With TJ Byers
In a previous column you made the statement: "... the circuit operates at 1.25 MHz, so be sure to use ... good quality capacitors — ceramics are preferred." Could you say a few words about how to tell good quality from bad in a capacitor, and give a little instruction about how to select from the various types, such as ceramic, polyester, silver mica, polypropylene, and tantalum?
I wish I could say a few words that would define capacitors, but it can't be done in the limited space I have. So I'll just have to do the best I can. Basically, a capacitor consists of two metal plates separated by an insulator. It is the insulator (dielectric) that determines the type of capacitor and its properties.
An aluminum electrolytic capacitor is constructed by using two strips of aluminum foil (anode and cathode) with paper interleaved. This foil and paper are then wound into an element and impregnated with electrolyte. The electrolyte (which can be either liquid or solid) forms a very thin layer that puts the plates in close proximity, resulting in very high capacitance in a small package. In newer electrolytic designs, the electrolyte serves as the second electrode. Since the oxide layer used to form the plates has rectifying properties, an electrolytic capacitor has polarity much like a leaky diode. Electrolytics also have rather high leakage currents (which increases with temperature) and poor high-frequency response, which usually limits their applications to off-line power supply filters.
Tantalum capacitors are a special version of the electrolytic. Its dielectric is sintered tantalum powder that is formed under high pressure and temperature. This produces a fairly stable electrolytic with a solid dielectric and leakage currents that are lower than aluminum electrolytics. Because of a shortage of raw tantalum ore, niobium is increasingly replacing the element as a dielectric. For power signal wire and power plane decoupling in digital electronics, tantalum, and ceramic capacitors are considered the best solutions.

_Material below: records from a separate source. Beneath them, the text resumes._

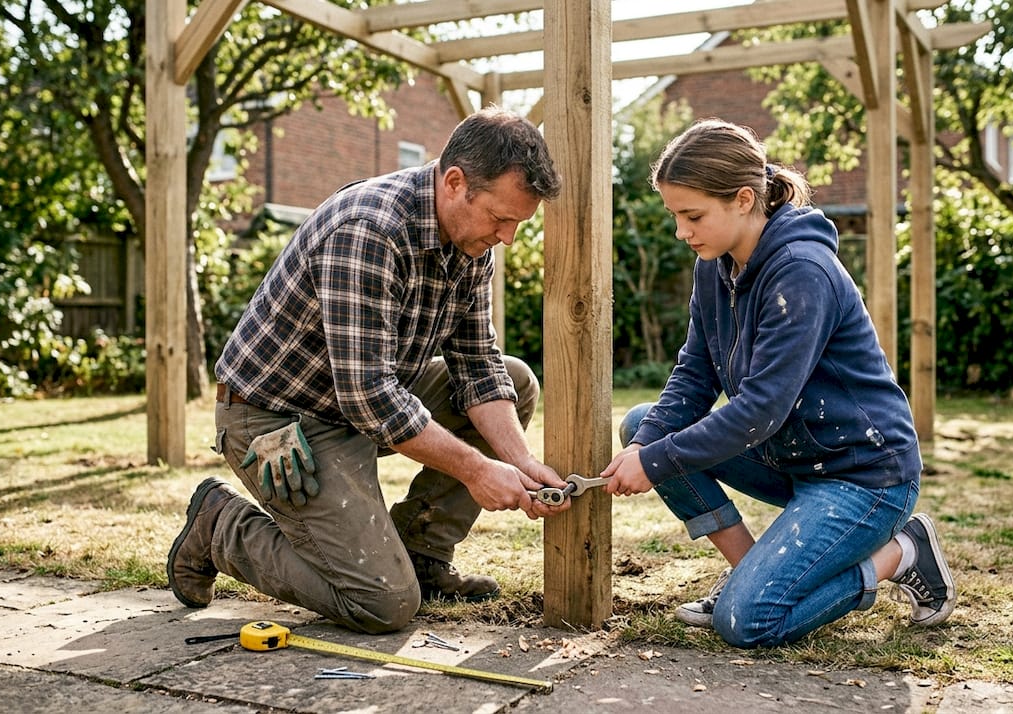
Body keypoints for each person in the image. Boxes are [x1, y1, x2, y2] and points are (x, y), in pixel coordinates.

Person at [167, 107, 571, 635]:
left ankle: (421, 554)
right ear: (455, 183)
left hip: (356, 407)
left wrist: (519, 463)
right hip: (277, 421)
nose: (508, 237)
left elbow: (478, 365)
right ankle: (220, 527)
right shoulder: (370, 229)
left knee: (513, 381)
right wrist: (477, 471)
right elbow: (369, 396)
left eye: (517, 223)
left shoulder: (471, 248)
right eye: (501, 219)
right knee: (382, 604)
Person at [601, 118, 956, 648]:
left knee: (748, 623)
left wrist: (653, 462)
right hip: (792, 458)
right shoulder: (714, 265)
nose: (682, 231)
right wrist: (647, 446)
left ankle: (902, 551)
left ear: (744, 199)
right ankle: (748, 573)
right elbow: (694, 375)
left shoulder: (802, 270)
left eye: (692, 215)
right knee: (642, 427)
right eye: (676, 215)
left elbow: (760, 409)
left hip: (863, 477)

The term ceramic capacitors covers a large group of capacitors. Ceramic generally refers to an inorganic polycrystalline material that's formed by sintering the compound at high temperatures. Their properties may vary widely, but they all have the oxide ceramic dielectric in common. By means of special production methods, extremely thin layers of ceramic materials can be obtained, leading to high capacitance. Ceramics can compete with electrolytic capacitors in high-frequency applications like switch-mode power supplies because of their lower ESR, and are commonly found in RF applications. However, ceramics are not suitable for all applications due to their "strange" effects, like changing capacitance with bias voltage and temperature. In fact, ceramic capacitors are often tailored for specific temperature curves (both positive and negative temperature coefficients) for use in RF circuits.
In high-end audio applications, ceramic, electrolytic, and tantalum are all considered inferior to plastic-film capacitors (especially polystyrene). The plastic dielectric runs a wide range of materials that includes Polyester, polyethylene napthalate, and polypropylene to name a few. Film capacitors come in two broad categories: film-foil and metallized film.
Film-foil capacitors are made of alternating layers of plastic film and metal foil, while metallized film capacitors have the metal vacuum deposited directly on the film. In general, film-foil is better at handling high current, whereas metallized film caps are much better at self-healing. The plastic film's main virtues are low leakage, good breakdown voltage, and low dissipation factor.